Help with CSV editing

Hello

I have search far and wide for an example of how to edit / rewrite a CSV based on some simple conditions and some string concatenation. I realised that it may have to be written into a new CSV and this is fine.

Here’s the format of the CSV with some fake data

CSV format

FlatNumber FirstName Surname Email
1 Darth Vader darth.vader@madeup.domain
1.1 Luke Skywalker luke.skywalker@madeup.domain
2 Ben Kinobe ben.kinobe@madeup.domain
2.1 Leia Organa Leia.Organa@madeup.domain
2.2 Han Solo han.solo@madeup.domain
3 Jabba Hutt jabba.hutt@madeup.domain
3.1 Lando Calrissian lando.calrissian@madeup.domain
3.2 Wedge Antilles wedge.antilles@madeup.domain
4 Emperor Palpatine emperor.palpatine@madeup.domain
4.1 Mon Mothma mon.mothma@madeup.domain
5 C- 3PO C-3PO@madeup.domain

What I’d like to do is delete certain emails by looping through and comparing to a string array? Say you always wanted to remove wedge.antilles@madeup.domain & mon.mothma@madeup.domain

The next thing I’d like to do would be to merge flat number, firstname, surname and concatenate them “add flat"flatnumber firstname”." surname “@madeup.com” resulting in

add flat1 luke.skywalker@madeup.domain

For various reasons I can’t use Pandas to achieve this and wondered if Python could do it without add-on functionality.

Thanks in advance for any guidance!

Sure you can do it without Pandas, but… well it depends on the data-structure you are turning the CSV into.
If it is just a string, you can use .split() in loops to turn it into an array of arrays, keep the very first as index while designing loops to go through the others.

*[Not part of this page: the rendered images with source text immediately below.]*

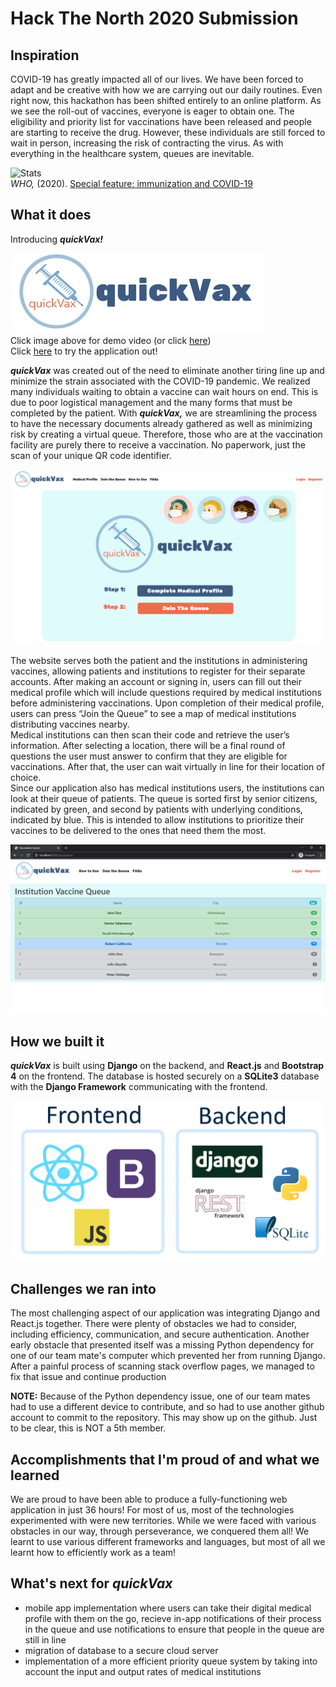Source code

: # Hack The North 2020 Submission
## Inspiration
COVID-19 has greatly impacted all of our lives. We have been forced to adapt and be creative with how we are carrying out our daily routines. Even right now, this hackathon has been shifted entirely to an online platform. As we see the roll-out of vaccines, everyone is eager to obtain one. The eligibility and priority list for vaccinations have been released and people are starting to receive the drug. However, these individuals are still forced to wait in person, increasing the risk of contracting the virus. As with everything in the healthcare system, queues are inevitable.  
  
![Stats](https://www.who.int/immunization/monitoring_surveillance/immunization-and-covid-19/outreach-disruption.png)  
*WHO,* (2020). [Special feature: immunization and COVID-19](https://www.who.int/immunization/monitoring_surveillance/immunization-and-covid-19/en/)  
  
## What it does
Introducing ***quickVax!***  
  
[![logo](img/logo.jpg)](https://youtu.be/CR-H_pygR2w)  
Click image above for demo video (or click [here](https://youtu.be/CR-H_pygR2w))  
Click [here](http://www.usain-bolt-thought-he-was-quick-until-quickvax-came.online.ngrok.io/) to try the application out!  
  
***quickVax*** was created out of the need to eliminate another tiring line up and minimize the strain associated with the COVID-19 pandemic. We realized many individuals waiting to obtain a vaccine can wait hours on end. This is due to poor logistical management and the many forms that must be completed by the patient. With ***quickVax,*** we are streamlining the process to have the necessary documents already gathered as well as minimizing risk by creating a virtual queue. Therefore, those who are at the vaccination facility are purely there to receive a vaccination. No paperwork, just the scan of your unique QR code identifier.  
  
![Website screenshot](img/homepage.png)  
  
The website serves both the patient and the institutions in administering vaccines, allowing patients and institutions to register for their separate accounts. After making an account or signing in, users can fill out their medical profile which will include questions required by medical institutions before administering vaccinations. Upon completion of their medical profile, users can press “Join the Queue” to see a map of medical institutions distributing vaccines nearby.  
Medical institutions can then scan their code and retrieve the user’s information. After selecting a location, there will be a final round of questions the user must answer to confirm that they are eligible for vaccinations. After that, the user can wait virtually in line for their location of choice.  
Since our application also has medical institutions users, the institutions can look at their queue of patients. The queue is sorted first by senior citizens, indicated by green, and second by patients with underlying conditions, indicated by blue. This is intended to allow institutions to prioritize their vaccines to be delivered to the ones that need them the most.  

![Queue](img/queue.png)  
  
## How we built it
***quickVax*** is built using **Django** on the backend, and **React.js** and **Bootstrap 4** on the frontend. The database is hosted securely on a **SQLite3** database with the **Django Framework** communicating with the frontend.  
  
![tech stack](img/techstack.png)  
  
## Challenges we ran into
The most challenging aspect of our application was integrating Django and React.js together. There were plenty of obstacles we had to consider, including efficiency, communication, and secure authentication. Another early obstacle that presented itself was a missing Python dependency for one of our team mate's computer which prevented her from running Django. After a painful process of scanning stack overflow pages, we managed to fix that issue and continue production  
  
**NOTE:** Because of the Python dependency issue, one of our team mates had to use a different device to contribute, and so had to use another github account to commit to the repository. This may show up on the github. Just to be clear, this is NOT a 5th member.
  
## Accomplishments that I'm proud of and what we learned
We are proud to have been able to produce a fully-functioning web application in just 36 hours! For most of us, most of the technologies experimented with were new territories. While we were faced with various obstacles in our way, through perseverance, we conquered them all! We learnt to use various different frameworks and languages, but most of all we learnt how to efficiently work as a team!

## What's next for ***quickVax***
- mobile app implementation where users can take their digital medical profile with them on the go, recieve in-app notifications of their process in the queue and use notifications to ensure that people in the queue are still in line
- migration of database to a secure cloud server
- implementation of a more efficient priority queue system by taking into account the input and output rates of medical institutions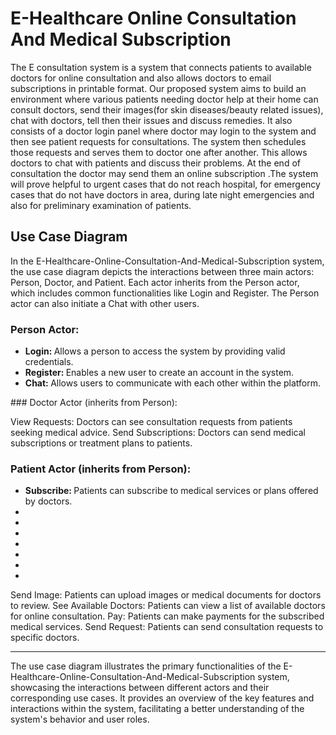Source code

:# E-Healthcare Online Consultation And Medical Subscription
The E consultation system is a system that connects patients to available doctors for online consultation and also allows doctors to email subscriptions in printable format. Our proposed system aims to build an environment where various patients needing doctor help at their home can consult doctors, send their images(for skin diseases/beauty related issues), chat with doctors, tell then their issues and discuss remedies. It also consists of a doctor login panel where doctor may login to the system and then see patient requests for consultations. The system then schedules those requests and serves them to doctor one after another. This allows doctors to chat with patients and discuss their problems. At the end of consultation the doctor may send them an online subscription .The system will prove helpful to urgent cases that do not reach hospital, for emergency cases that do not have doctors in area, during late night emergencies and also for preliminary examination of patients.
## Use Case Diagram
In the E-Healthcare-Online-Consultation-And-Medical-Subscription system, the use case diagram depicts the interactions between three main actors: Person, Doctor, and Patient. Each actor inherits from the Person actor, which includes common functionalities like Login and Register. The Person actor can also initiate a Chat with other users.

### Person Actor:
<ul>
  <li><b>Login: </b> Allows a person to access the system by providing valid credentials.</li>
  <li><b>Register: </b>Enables a new user to create an account in the system. </li>
  <li><b>Chat: </b>Allows users to communicate with each other within the platform. </li>
</ul>
### Doctor Actor (inherits from Person):

View Requests: Doctors can see consultation requests from patients seeking medical advice.
Send Subscriptions: Doctors can send medical subscriptions or treatment plans to patients.
### Patient Actor (inherits from Person):
<ul>
   <li><b>Subscribe: </b>Patients can subscribe to medical services or plans offered by doctors. </li>
  <li><b> </b> </li>
  <li><b> </b> </li>
  <li><b> </b> </li>
  <li><b> </b> </li>
  <li><b> </b> </li>
  <li><b> </b> </li>
  <li><b> </b> </li>
</ul>

Send Image: Patients can upload images or medical documents for doctors to review.
See Available Doctors: Patients can view a list of available doctors for online consultation.
Pay: Patients can make payments for the subscribed medical services.
Send Request: Patients can send consultation requests to specific doctors.
<hr>
The use case diagram illustrates the primary functionalities of the E-Healthcare-Online-Consultation-And-Medical-Subscription system, showcasing the interactions between different actors and their corresponding use cases. It provides an overview of the key features and interactions within the system, facilitating a better understanding of the system's behavior and user roles.
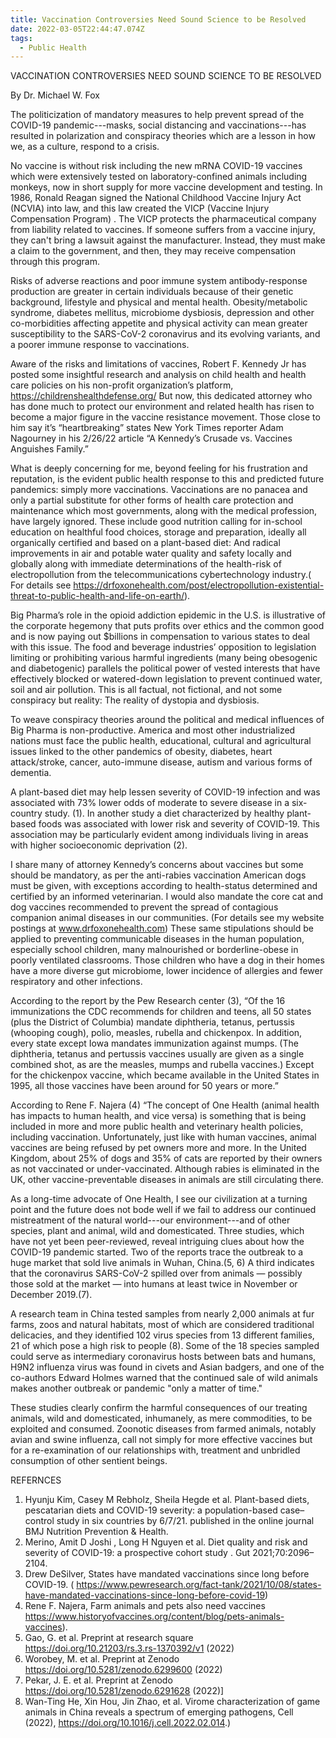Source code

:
 ```yaml
---
title: Vaccination Controversies Need Sound Science to be Resolved
date: 2022-03-05T22:44:47.074Z
tags:
  - Public Health
---
```

VACCINATION CONTROVERSIES NEED SOUND SCIENCE TO BE RESOLVED

By Dr. Michael W. Fox
 
The politicization of mandatory measures to help prevent spread of the COVID-19 pandemic---masks, social distancing and vaccinations---has resulted in polarization and conspiracy theories which are a lesson in how we, as a culture, respond to a crisis.
  
No vaccine is without risk including the new mRNA COVID-19 vaccines which were extensively tested on laboratory-confined animals including monkeys, now in short supply for more vaccine development and testing. In 1986, Ronald Reagan signed the National Childhood Vaccine Injury Act (NCVIA) into law, and this law created the VICP (Vaccine Injury Compensation Program) . The VICP protects the pharmaceutical company from liability related to vaccines. If someone suffers from a vaccine injury, they can't bring a lawsuit against the manufacturer. Instead, they must make a claim to the government, and then, they may receive compensation through this program.


Risks of adverse reactions and poor immune system antibody-response production are greater in certain individuals because of their genetic background, lifestyle  and physical and mental health. Obesity/metabolic syndrome, diabetes mellitus, microbiome dysbiosis, depression and other co-morbidities affecting appetite and physical activity can mean greater susceptibility to the SARS-CoV-2 coronavirus and its evolving variants, and a poorer immune response to vaccinations.


Aware of the risks and limitations of vaccines, Robert F. Kennedy Jr has posted some insightful research and analysis on child health and health care policies on his non-profit organization’s platform, https://childrenshealthdefense.org/  But now, this dedicated attorney who has done much to protect our environment and related health has risen to become a major figure in the vaccine resistance movement. Those close to him say it’s “heartbreaking” states New York Times reporter Adam Nagourney in his 2/26/22 article “A Kennedy’s Crusade vs. Vaccines Anguishes Family.”


What is deeply concerning for me, beyond feeling for his frustration and reputation, is the evident public health response to this and predicted future pandemics: simply more vaccinations. Vaccinations are no panacea and only a partial substitute for other forms of health care protection and maintenance which most governments, along with the medical profession, have largely ignored. These include good nutrition calling for in-school education on healthful food choices, storage and preparation, ideally all organically certified and based on a plant-based diet: And radical improvements in air and potable water quality and safety locally and globally along with immediate determinations of the health-risk of electropollution from the telecommunications cybertechnology industry.( For details see https://drfoxonehealth.com/post/electropollution-existential-threat-to-public-health-and-life-on-earth/).


Big Pharma’s role in the opioid addiction epidemic in the U.S. is illustrative of the corporate hegemony that puts profits over ethics and the common good and is now paying out $billions in compensation to various states to deal with this issue. The food and beverage industries’ opposition to legislation limiting or prohibiting various harmful ingredients (many being obesogenic and diabetogenic) parallels the political power of vested interests that have effectively blocked or watered-down legislation to prevent continued water, soil and air pollution. This is all factual, not fictional, and not some conspiracy but reality: The reality of dystopia and dysbiosis.


To weave conspiracy theories around the political and medical influences of Big Pharma is non-productive. America and most other industrialized nations must face the public health, educational, cultural and agricultural issues linked to the other pandemics of obesity, diabetes, heart attack/stroke, cancer, auto-immune disease, autism and various forms of dementia.


A plant-based diet may help lessen severity of COVID-19 infection and was associated with 73% lower odds of moderate to severe disease in a six-country study. (1). In another study a diet characterized by healthy plant-based foods was associated with lower risk and severity of COVID-19. This association may be particularly evident among individuals living in areas with higher socioeconomic deprivation (2).


I share many of attorney Kennedy’s concerns about vaccines but some should be mandatory, as per the anti-rabies vaccination American dogs must be given, with exceptions according to health-status determined and certified by an informed veterinarian. I would also mandate the core cat and dog vaccines recommended to prevent the spread of contagious companion animal diseases in our communities. (For details see my website postings at www.drfoxonehealth.com) These same stipulations should be applied to preventing communicable diseases in the human population, especially school children, many malnourished or borderline-obese in poorly ventilated classrooms. Those children who have a dog in their homes have a more diverse gut microbiome, lower incidence of allergies and fewer respiratory and other infections.


According to the report by the Pew Research center (3), “Of the 16 immunizations the CDC recommends for children and teens, all 50 states (plus the District of Columbia) mandate diphtheria, tetanus, pertussis (whooping cough), polio, measles, rubella and chickenpox. In addition, every state except Iowa mandates immunization against mumps. (The diphtheria, tetanus and pertussis vaccines usually are given as a single combined shot, as are the measles, mumps and rubella vaccines.) Except for the chickenpox vaccine, which became available in the United States in 1995, all those vaccines have been around for 50 years or more.”


 According to Rene F. Najera (4) “The concept of One Health (animal health has impacts to human health, and vice versa) is something that is being included in more and more public health and veterinary health policies, including vaccination. Unfortunately, just like with human vaccines, animal vaccines are being refused by pet owners more and more. In the United Kingdom, about 25%  of dogs and 35% of cats are reported by their owners as not vaccinated or under-vaccinated. Although rabies is eliminated in the UK, other vaccine-preventable diseases in animals are still circulating there. 

As a long-time advocate of One Health, I see our civilization at a turning point and the future does not bode well if we fail to address our continued mistreatment of the natural world---our environment---and of other species, plant and animal, wild and domesticated. Three studies, which have not yet been peer-reviewed, reveal intriguing clues about how the COVID-19 pandemic started. Two of the reports trace the outbreak to a huge market that sold live animals in Wuhan, China.(5, 6) A third indicates that the coronavirus SARS-CoV-2 spilled over from animals — possibly those sold at the market — into humans at least twice in November or December 2019.(7).


A research team in China tested samples from nearly 2,000 animals at fur farms, zoos and natural habitats, most of which are considered traditional delicacies, and they identified 102 virus species from 13 different families, 21 of which pose a high risk to people (8). Some of the 18 species sampled could serve as intermediary coronavirus hosts between bats and humans, H9N2 influenza virus was found in civets and Asian badgers, and one of the co-authors Edward Holmes warned that the continued sale of wild animals makes another outbreak or pandemic "only a matter of time." 


These studies clearly confirm the harmful consequences of our treating animals, wild and domesticated, inhumanely, as mere commodities, to be exploited and consumed. Zoonotic diseases from farmed animals, notably avian and swine influenza, call not simply for more effective vaccines but for a re-examination of our relationships with, treatment and unbridled consumption of other sentient beings.

REFERNCES
1.	Hyunju Kim, Casey M Rebholz, Sheila Hegde et al. Plant-based diets, pescatarian diets and COVID-19 severity: a population-based case–control study in six countries by 6/7/21.  published in the online journal BMJ Nutrition Prevention & Health.
2.	Merino, Amit D Joshi , Long H Nguyen et al. Diet quality and risk and severity of COVID-19: a prospective cohort study . Gut 2021;70:2096–2104.
3.	Drew DeSilver, States have mandated vaccinations since long before COVID-19.
( https://www.pewresearch.org/fact-tank/2021/10/08/states-have-mandated-vaccinations-since-long-before-covid-19)
4.	Rene F. Najera,  Farm animals and pets also need vaccines https://www.historyofvaccines.org/content/blog/pets-animals-vaccines).
5.	Gao, G. et al. Preprint at research square https://doi.org/10.21203/rs.3.rs-1370392/v1 (2022)
6.	Worobey, M. et al. Preprint at Zenodo https://doi.org/10.5281/zenodo.6299600 (2022)
7.	Pekar, J. E. et al. Preprint at Zenodo https://doi.org/10.5281/zenodo.6291628 (2022)]
8.	Wan-Ting He, Xin Hou, Jin Zhao, et al. Virome characterization of game animals in China reveals a spectrum of emerging pathogens, Cell (2022),  https://doi.org/10.1016/j.cell.2022.02.014.)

Like, you first split it at linebreaks, then at spaces.
Regular Expressions might be helpful for certain operations again, but then you’d need to import re. Generally you should look into built-in string-operations in Python, those can already do a lot.
But in theory, every library you import could also be written directly in Python. It will be less efficient for various reasons, but on such a low scale, that can be neglected.

Thanks Jagaya,

I’m not worried about efficiency, it doesn’t have to be quick or scale, just wanted to know if what functionality I want is possible in Python because virtually all web searched end in “First install Pandas”

So you propose I load the CSV data into arrays and then process the data with .split()?

Ehm no, I meant to load it in as string and turn it into arrays via .split().
I don’t know how native Python loads in pure csv-data, I just assumed it would read the text as a pure string.